Czas to pieniądz. To wyświechtane porzekadło nabrało nowej mocy i – w tym konkretnym przypadku – bolesnej dosłowności dla Erwina D., 70-letniego emeryta z bawarskiego miasteczka Selb, który kilka dni temu trafnie skreślił 6 cyfr w niemieckim Lotto-Jackpot.

Uśmiech losu zbiegł się w czasie z rocznicą urodzin herr Erwina. „Pójdę odebrać trafne losowe dokładnie w dzień swoich 70 urodzin. To będzie dopiero prezent!”. Nie mówię, że to dokładnie pomyślał sobie fartowny emeryt z Selb.Może pomyślał właśnie to, może coś zupełnie innego, a może ze szczęścia padło mu na wszystkie zmysły i w ogóle o niczym nie myślał.

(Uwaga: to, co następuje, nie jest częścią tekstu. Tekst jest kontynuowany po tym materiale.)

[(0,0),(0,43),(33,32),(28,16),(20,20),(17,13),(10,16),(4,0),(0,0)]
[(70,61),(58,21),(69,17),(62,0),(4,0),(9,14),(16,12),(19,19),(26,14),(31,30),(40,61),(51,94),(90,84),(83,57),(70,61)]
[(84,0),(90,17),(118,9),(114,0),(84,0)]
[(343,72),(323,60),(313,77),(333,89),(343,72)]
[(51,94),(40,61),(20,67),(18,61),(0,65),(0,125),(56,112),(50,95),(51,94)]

Tak czy siak, do kolektury udał się dopiero po kilku dniach, właśnie w dniu swoich 70. urodzin. Komu wystarcza wyobraźni, niechaj wyobrazi sobie uszczęśliwionego starszego dżentelmena, który drżącymi z emocji rękami kładzie na ladzie swój kupon z sześcioma trafnie skreślonymi cyferkami, niech wyobrazi sobie jego rozpromienione oblicze oraz to, co stało się z tym obliczem i jak ono wyglądało w chwili, gdy sympatyczny pan czy miła pani z kolektury uśmiechnęła się do Erwina D, a następnie powiedział/a, że wszystko się zgadza, lecz niestety, jakżeż mi przykro, dokładnie 31 minut temu upłynął czas, w którym szczęśliwiec zgodnie z regulaminem mógł odebrać swój dar od Fortuny. 8 milionów 900 tysięcy euro, czyli ponad 38 milionów złotych, czyli 7 domów z basenem na Lazurowym Wybrzeżu, albo 38 ponad 100-metrowych apartamentów w Wilanowie, albo 17 Lamborghini Aventador.

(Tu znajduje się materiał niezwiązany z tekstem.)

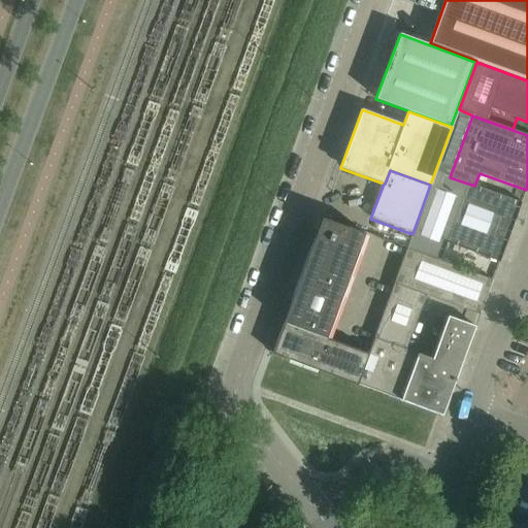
[(499,262),(521,203),(474,186),(450,177),(435,171),(430,185),(413,234),(407,250),(440,261),(447,242),(499,262)]
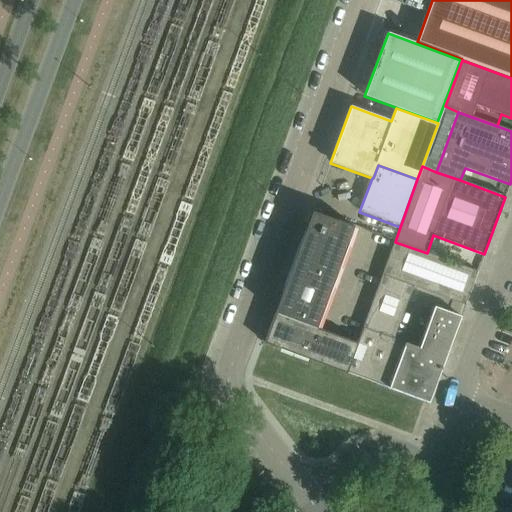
[(353,227),(312,212),(275,312),(317,327),(353,227)]
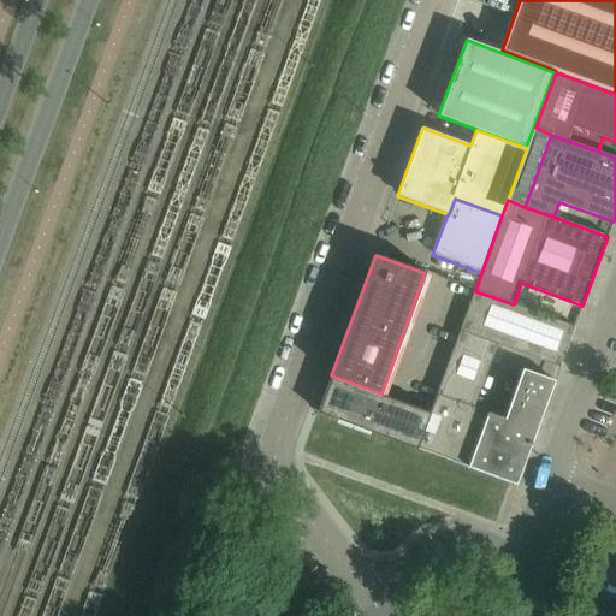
[(574,327),(514,304),(475,291),(461,331),(497,344),(560,367),(574,327)]
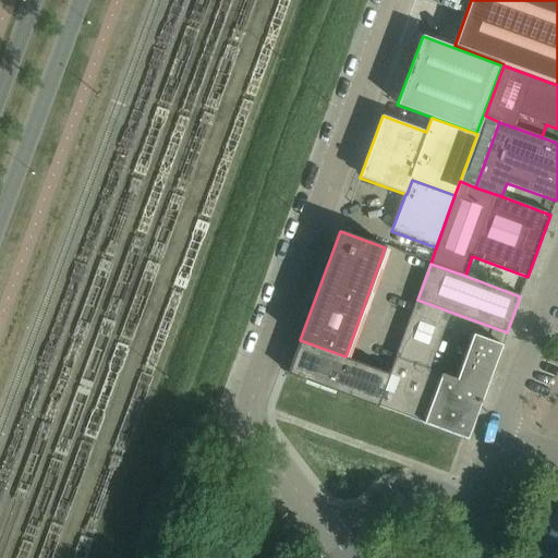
[(417,300),(396,358),(429,370),(450,312),(417,300)]
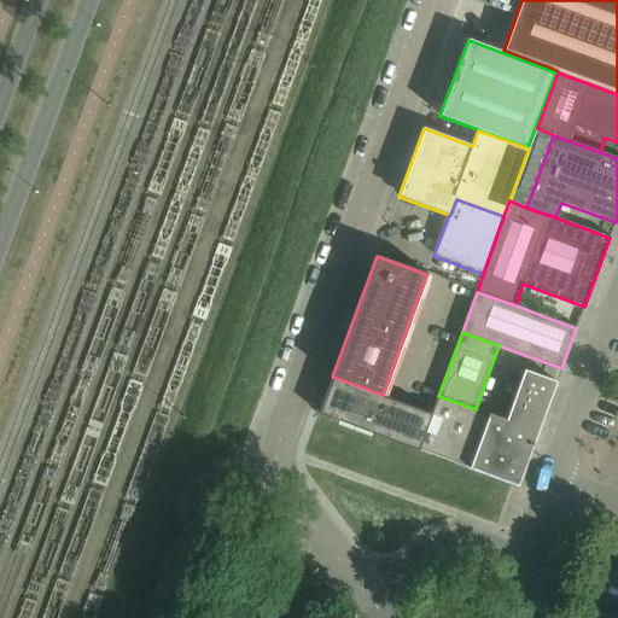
[(532,447),(555,383),(524,371),(506,420),(476,409),(438,396),(432,413),(383,395),(368,432),(471,470),(472,467),(513,482),(519,466),(525,468),(532,447)]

Gdyby nie miał żadnych potrzeb lokalowych czy motoryzacyjnych, to z bankowych odsetek mógłby mieć równowartość ok. 5 tysięcy złotych dziennie na jedzenie, picie i viagrę. Tyle przeleciało emerytowi z bawarskiego Selb Erwinowi D. koło nosa przez głupie 31 minut spóźnienia. Szanujmy czas, bo nawet przychylny Los odwraca się od tych, którzy go marnotrawią.